L'économie morale de la mort au XIXe siècle. Regards croisés sur la France et l'Angleterre
Résumé
Cet article examine la façon dont, au XIXe siècle, la question des inhumations devient, en France comme en Angleterre, l’objet d’un traitement politique qui alimente une profonde refondation des économies de la mort. Il décrit tout d’abord son émergence comme « problème public », soutenant l’invention de nouvelles formes institutionnelles autour des funérailles et des cimetières.

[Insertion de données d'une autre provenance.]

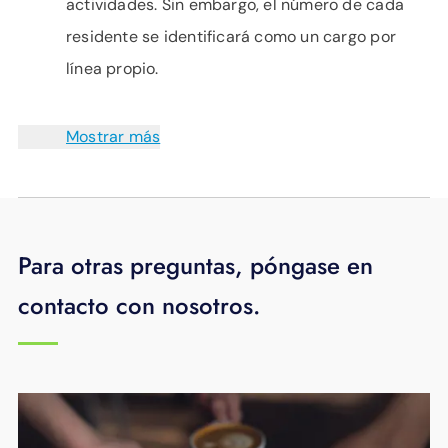
actividades. Sin embargo, el número de cada
residente se identificará como un cargo por
línea propio.
Mostrar más
Para otras preguntas, póngase en
contacto con nosotros.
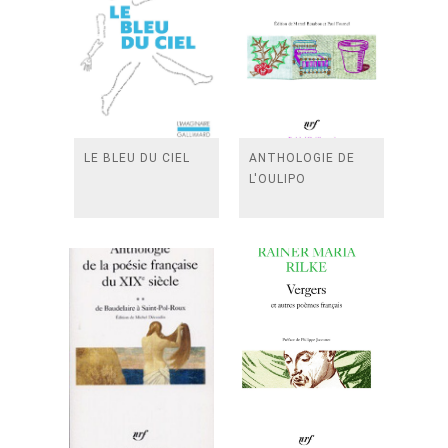
LE BLEU DU CIEL
ANTHOLOGIE DE
L'OULIPO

Attentive aux arguments et principes de légitimité en débat, l’analyse rend compte de la façon dont cette construction institutionnelle est traversée, dans les deux pays, par des enjeux similaires : la question des relations entre pouvoirs publics et Églises dans le traitement de la mort, l’invention des dispositifs politiques et sociaux de prise en charge de la question sociale de la pauvreté, la construction de la légitimité de l’industrie privée comme partie prenante de l’économie des funérailles. Elle montre que la distance entre les conceptions française et anglaise, qui pourrait trop immédiatement se laisser enfermer dans l’opposition binaire monopole public / marché libre, décrit une différenciation beaucoup plus subtile. Celle-ci renvoie à des formes originales de co-régulation entre les autorités publiques, les Églises, les entrepreneurs et la société civile dans la mise en œuvre d’une économie morale autour des funérailles.